Exercise instructions: Scan the data below for the string "round". Show every line where it turns up.
____ Given data
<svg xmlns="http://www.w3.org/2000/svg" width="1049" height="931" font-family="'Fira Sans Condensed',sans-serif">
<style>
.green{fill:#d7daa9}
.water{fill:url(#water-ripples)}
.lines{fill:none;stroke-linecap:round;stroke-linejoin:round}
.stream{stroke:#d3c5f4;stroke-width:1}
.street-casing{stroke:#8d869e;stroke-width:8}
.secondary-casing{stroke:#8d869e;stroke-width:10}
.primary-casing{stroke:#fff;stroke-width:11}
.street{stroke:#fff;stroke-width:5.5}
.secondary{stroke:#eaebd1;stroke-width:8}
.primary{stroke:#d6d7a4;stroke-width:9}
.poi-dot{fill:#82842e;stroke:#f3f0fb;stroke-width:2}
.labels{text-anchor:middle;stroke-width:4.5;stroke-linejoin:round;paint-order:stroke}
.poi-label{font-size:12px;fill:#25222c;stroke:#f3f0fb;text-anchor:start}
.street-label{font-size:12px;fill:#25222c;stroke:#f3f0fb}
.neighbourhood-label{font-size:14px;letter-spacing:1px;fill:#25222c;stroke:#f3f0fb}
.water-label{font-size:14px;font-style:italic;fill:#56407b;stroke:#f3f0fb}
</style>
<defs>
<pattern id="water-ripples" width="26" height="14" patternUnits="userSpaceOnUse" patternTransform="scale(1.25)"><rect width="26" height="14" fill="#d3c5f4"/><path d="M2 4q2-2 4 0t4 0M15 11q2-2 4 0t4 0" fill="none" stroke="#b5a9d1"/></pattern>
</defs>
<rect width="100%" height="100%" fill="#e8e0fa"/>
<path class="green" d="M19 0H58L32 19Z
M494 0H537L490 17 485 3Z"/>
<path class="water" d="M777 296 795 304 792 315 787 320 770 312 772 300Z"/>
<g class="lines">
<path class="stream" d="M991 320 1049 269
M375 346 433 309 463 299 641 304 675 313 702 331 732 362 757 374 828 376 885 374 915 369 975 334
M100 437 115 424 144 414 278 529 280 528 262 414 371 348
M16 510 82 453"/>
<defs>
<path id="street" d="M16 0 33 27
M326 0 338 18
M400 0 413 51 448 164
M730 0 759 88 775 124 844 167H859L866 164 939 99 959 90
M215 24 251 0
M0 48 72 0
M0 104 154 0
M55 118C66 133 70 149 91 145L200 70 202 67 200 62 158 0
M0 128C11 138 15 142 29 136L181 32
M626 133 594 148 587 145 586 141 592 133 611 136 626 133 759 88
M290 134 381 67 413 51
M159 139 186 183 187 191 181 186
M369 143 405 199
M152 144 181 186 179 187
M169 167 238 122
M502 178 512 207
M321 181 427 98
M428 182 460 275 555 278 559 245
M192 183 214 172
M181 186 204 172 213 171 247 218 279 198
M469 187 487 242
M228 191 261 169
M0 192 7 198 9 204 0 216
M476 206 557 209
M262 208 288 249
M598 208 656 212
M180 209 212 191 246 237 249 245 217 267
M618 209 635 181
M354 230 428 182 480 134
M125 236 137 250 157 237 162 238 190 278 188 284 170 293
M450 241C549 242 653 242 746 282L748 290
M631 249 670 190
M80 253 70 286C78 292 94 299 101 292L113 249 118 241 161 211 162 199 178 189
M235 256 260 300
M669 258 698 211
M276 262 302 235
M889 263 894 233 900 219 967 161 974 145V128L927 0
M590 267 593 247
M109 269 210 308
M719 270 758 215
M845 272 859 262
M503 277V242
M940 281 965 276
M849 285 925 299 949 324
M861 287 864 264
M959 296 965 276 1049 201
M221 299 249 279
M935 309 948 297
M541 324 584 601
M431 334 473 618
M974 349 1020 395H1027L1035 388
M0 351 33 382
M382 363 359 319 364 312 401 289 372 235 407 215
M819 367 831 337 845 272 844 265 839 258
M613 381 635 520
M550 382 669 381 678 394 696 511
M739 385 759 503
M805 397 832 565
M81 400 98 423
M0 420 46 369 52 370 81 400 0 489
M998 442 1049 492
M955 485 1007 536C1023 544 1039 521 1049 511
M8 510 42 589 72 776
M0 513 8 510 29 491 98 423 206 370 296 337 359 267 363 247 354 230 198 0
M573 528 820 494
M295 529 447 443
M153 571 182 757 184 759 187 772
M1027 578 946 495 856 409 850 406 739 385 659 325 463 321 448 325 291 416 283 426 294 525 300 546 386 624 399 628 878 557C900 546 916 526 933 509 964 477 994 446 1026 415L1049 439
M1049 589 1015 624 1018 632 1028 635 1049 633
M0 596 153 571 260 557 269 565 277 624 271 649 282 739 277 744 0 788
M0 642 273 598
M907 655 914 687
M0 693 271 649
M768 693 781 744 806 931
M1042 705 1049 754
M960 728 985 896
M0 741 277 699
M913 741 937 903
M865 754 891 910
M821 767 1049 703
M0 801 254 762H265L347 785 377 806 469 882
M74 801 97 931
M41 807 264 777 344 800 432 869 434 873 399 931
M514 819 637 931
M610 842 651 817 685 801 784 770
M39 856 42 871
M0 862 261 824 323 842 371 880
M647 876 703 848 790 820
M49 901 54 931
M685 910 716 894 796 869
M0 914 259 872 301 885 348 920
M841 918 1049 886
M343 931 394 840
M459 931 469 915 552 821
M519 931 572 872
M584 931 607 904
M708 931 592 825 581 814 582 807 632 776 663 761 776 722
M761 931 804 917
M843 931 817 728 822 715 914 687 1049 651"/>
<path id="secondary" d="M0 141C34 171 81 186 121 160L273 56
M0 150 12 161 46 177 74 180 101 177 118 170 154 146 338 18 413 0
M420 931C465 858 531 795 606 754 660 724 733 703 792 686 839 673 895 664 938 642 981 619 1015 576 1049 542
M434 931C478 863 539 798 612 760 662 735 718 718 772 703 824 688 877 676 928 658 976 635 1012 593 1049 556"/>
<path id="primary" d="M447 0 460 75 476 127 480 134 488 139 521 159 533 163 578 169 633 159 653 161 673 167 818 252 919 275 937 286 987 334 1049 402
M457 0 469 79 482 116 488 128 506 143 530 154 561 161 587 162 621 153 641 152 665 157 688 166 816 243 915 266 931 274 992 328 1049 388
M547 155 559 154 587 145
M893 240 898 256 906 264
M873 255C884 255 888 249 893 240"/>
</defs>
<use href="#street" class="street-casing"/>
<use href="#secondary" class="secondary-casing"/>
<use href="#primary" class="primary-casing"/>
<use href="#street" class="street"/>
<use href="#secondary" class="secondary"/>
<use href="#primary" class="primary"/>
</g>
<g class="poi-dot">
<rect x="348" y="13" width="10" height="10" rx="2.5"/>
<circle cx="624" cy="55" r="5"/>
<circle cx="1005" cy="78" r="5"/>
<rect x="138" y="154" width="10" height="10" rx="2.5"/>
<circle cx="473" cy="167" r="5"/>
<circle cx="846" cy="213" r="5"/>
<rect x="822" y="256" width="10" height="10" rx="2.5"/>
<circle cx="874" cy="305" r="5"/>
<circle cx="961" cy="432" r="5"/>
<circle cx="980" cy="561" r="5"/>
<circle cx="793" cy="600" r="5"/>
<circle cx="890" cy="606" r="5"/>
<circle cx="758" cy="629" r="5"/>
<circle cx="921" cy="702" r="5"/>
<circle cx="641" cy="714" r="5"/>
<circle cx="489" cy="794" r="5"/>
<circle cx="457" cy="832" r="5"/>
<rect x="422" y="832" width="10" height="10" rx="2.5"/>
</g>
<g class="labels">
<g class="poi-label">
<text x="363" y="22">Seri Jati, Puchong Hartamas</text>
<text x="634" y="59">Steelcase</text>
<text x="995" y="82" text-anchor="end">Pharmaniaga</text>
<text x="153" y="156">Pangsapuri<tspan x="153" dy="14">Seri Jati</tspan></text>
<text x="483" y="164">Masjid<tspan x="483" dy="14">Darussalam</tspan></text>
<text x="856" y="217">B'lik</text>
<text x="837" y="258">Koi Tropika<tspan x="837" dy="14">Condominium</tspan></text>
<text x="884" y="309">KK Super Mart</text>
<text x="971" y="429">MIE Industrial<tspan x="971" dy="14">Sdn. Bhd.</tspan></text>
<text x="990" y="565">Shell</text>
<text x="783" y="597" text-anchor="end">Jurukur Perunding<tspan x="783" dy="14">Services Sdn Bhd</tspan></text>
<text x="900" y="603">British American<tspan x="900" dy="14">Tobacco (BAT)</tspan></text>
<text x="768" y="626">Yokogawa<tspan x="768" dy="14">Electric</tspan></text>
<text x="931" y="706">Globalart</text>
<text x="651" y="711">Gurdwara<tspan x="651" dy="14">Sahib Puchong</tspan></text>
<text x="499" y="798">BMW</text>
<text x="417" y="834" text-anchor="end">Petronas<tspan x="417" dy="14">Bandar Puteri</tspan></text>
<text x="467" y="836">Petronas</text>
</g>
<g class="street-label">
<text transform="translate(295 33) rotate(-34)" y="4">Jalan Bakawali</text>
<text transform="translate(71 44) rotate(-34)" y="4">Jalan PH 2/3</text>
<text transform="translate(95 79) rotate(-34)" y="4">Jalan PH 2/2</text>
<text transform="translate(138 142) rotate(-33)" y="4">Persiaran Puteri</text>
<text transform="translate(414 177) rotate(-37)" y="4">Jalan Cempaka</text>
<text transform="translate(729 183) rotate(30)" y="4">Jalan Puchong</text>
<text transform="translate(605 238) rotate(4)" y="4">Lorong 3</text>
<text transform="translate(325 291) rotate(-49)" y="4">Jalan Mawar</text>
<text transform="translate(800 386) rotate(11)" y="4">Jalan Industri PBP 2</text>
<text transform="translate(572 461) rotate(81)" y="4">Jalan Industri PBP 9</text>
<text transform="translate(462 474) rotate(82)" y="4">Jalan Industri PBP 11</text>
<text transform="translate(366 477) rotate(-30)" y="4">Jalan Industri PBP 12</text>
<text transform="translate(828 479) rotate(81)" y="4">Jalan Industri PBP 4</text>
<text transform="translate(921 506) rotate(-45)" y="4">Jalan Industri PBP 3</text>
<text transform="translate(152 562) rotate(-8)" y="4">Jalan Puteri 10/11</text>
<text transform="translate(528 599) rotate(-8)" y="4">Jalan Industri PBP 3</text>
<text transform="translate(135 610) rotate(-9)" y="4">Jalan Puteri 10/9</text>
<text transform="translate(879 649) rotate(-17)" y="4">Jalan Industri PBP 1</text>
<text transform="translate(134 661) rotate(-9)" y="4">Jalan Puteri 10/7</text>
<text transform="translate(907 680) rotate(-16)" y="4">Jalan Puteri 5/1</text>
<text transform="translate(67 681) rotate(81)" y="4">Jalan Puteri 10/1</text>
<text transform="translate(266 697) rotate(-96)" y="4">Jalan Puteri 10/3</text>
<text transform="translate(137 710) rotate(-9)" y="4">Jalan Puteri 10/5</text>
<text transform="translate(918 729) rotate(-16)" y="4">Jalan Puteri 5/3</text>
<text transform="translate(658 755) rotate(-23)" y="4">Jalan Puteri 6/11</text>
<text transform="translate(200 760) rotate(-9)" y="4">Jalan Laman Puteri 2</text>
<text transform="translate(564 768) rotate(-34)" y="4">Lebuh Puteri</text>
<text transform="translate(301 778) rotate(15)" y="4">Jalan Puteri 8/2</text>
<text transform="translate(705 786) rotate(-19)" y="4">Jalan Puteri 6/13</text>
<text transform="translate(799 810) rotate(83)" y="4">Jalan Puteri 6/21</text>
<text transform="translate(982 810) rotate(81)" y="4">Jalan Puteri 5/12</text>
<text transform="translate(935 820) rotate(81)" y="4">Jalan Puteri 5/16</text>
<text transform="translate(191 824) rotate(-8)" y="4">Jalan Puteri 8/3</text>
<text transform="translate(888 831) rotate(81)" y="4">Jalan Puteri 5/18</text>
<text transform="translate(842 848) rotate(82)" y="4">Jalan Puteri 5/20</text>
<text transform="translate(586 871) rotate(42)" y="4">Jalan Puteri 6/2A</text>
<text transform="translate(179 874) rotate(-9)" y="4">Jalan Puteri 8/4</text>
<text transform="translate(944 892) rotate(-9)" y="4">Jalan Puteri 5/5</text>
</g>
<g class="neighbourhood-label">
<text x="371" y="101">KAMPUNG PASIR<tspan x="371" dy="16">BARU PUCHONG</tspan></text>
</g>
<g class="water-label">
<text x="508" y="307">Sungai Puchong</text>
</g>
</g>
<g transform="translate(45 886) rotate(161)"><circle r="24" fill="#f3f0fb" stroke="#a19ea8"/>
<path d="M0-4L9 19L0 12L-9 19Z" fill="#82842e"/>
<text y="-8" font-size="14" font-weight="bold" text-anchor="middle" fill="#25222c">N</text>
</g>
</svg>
________
Reply:
.lines{fill:none;stroke-linecap:round;stroke-linejoin:round}
.labels{text-anchor:middle;stroke-width:4.5;stroke-linejoin:round;paint-order:stroke}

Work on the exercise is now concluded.